Suddenly our fear of Ryan someday having a boyfriend (a possibility that honestly terrified me) seemed trivial in contrast to our fear of Ryan's death, especially in light of his recent rejection of Christianity and his mounting anger at God.

Now, when I think back on the fear that governed all my reactions during those first six years after Ryan told us he was gay, I cringe as I realize how foolish I was. I was afraid of all the wrong things. And I grieve, not only for my oldest son, whom I will miss every day for the rest of my life, but for the mistakes I made. I grieve for what could have been, had we been walking by faith instead of by fear. Now, whenever Rob and I join our gay friends for an evening, I think about how much I would love to be visiting with Ryan and his partner over dinner. But instead, we visit Ryan's gravestone.

We weep. We seek Heaven for grace and mercy and redemption as we try not to get better but to be better. And we pray that God can somehow use our story to help other parents learn to truly love their children. Just because they breathe.

What is so troubling about this story is that Ryan's torment and ultimate death is not unique.  I lived with self-hate for years and only got over it when I opened my eyes and realized that all of the teachings I had received from the Catholic Church on sexuality were lies promulgated by morally bankrupt men who were little better than criminals given the cover ups exposed when the sex abuse scandal exploded in Boston.  Unlike Ryan, I had parents who never wavered in their support of me and who welcomed my boyfriends with open arms.
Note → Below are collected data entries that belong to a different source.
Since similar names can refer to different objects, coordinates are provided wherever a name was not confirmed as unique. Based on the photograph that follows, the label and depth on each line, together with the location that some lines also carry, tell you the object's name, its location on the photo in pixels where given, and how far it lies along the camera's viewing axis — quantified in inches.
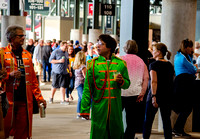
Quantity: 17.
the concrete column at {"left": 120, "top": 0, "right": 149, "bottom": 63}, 343.6
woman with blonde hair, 445.4
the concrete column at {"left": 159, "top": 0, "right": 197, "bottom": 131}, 380.5
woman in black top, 296.5
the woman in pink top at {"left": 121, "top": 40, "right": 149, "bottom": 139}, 283.0
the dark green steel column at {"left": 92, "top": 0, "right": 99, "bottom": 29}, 1244.7
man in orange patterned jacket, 232.1
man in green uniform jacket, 219.6
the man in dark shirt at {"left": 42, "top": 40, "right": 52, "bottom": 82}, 850.8
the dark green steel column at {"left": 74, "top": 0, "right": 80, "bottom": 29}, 1689.2
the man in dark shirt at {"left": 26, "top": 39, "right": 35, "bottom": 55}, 908.0
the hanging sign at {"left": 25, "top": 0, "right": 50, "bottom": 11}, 1085.9
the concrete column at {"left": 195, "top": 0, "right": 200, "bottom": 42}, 1376.7
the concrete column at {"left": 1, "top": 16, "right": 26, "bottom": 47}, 557.9
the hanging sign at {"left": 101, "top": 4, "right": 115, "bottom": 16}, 1036.5
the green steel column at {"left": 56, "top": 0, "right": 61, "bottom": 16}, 1962.8
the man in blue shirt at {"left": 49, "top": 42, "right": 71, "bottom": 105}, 541.0
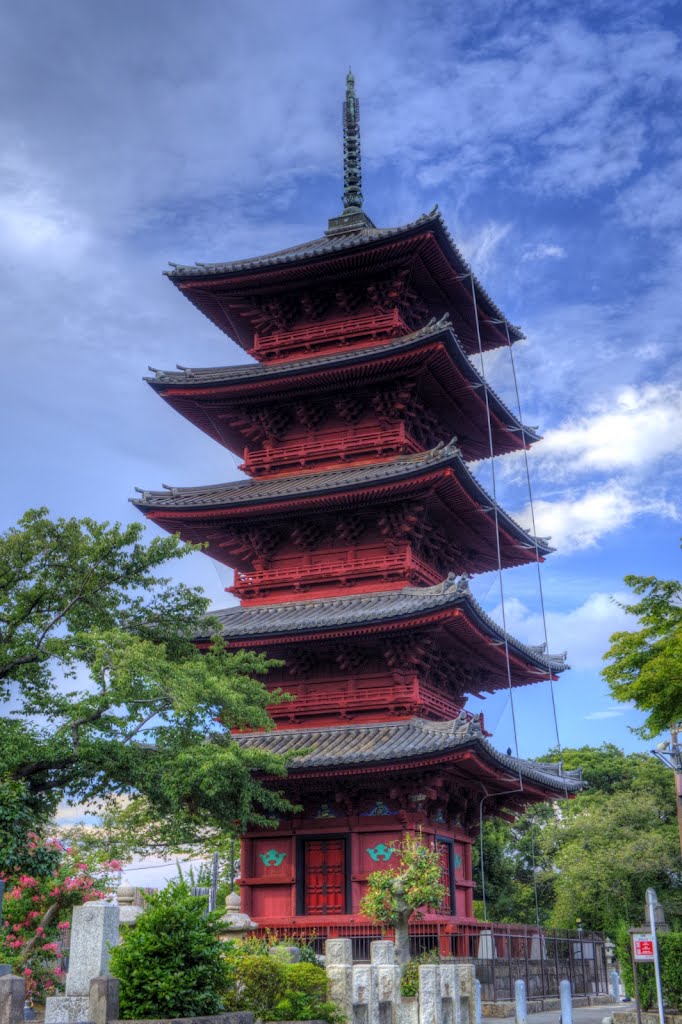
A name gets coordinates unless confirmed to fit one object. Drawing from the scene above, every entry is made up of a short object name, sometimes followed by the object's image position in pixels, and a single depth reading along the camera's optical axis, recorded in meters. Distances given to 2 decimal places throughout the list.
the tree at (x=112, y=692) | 21.56
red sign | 21.12
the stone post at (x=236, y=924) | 20.86
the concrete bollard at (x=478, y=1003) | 20.28
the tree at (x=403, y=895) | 22.84
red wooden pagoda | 26.92
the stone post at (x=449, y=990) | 18.91
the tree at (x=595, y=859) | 46.94
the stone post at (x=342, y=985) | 16.16
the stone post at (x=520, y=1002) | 23.59
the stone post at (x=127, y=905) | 17.53
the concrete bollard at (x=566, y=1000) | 23.30
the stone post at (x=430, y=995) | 18.20
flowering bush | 22.81
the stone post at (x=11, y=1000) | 11.40
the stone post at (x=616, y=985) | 39.78
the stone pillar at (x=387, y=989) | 17.08
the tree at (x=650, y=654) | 25.55
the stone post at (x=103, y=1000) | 12.19
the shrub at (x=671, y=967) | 23.70
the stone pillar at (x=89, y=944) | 12.73
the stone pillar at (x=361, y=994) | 16.41
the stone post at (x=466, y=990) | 19.92
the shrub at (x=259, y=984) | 14.89
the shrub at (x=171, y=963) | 12.66
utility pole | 28.01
Unfortunately, many LGBT individuals never get over the brainwashing and self-hate.  Two friends ultimately killed themselves and another became a debilitated alcoholic.  All because their families could not let go of ignorance and myths derived from Bronze Age nomads.

Again, the irony is that the Christofascists claim that gays and gay marriage threaten marriage and the family, yet is they themselves who constitute the larger threat.  Gays don't advocate for the rejection of family members, whereas the Christofascists do.  They have so much blood on their hands.  They are evil.

1 comment:

Tempest Nightingale LeTrope said...

Jesus was a kind and tolerant soul who accepted people. I don't understand the Christian hate and intolerance, which is why I left the church many years ago.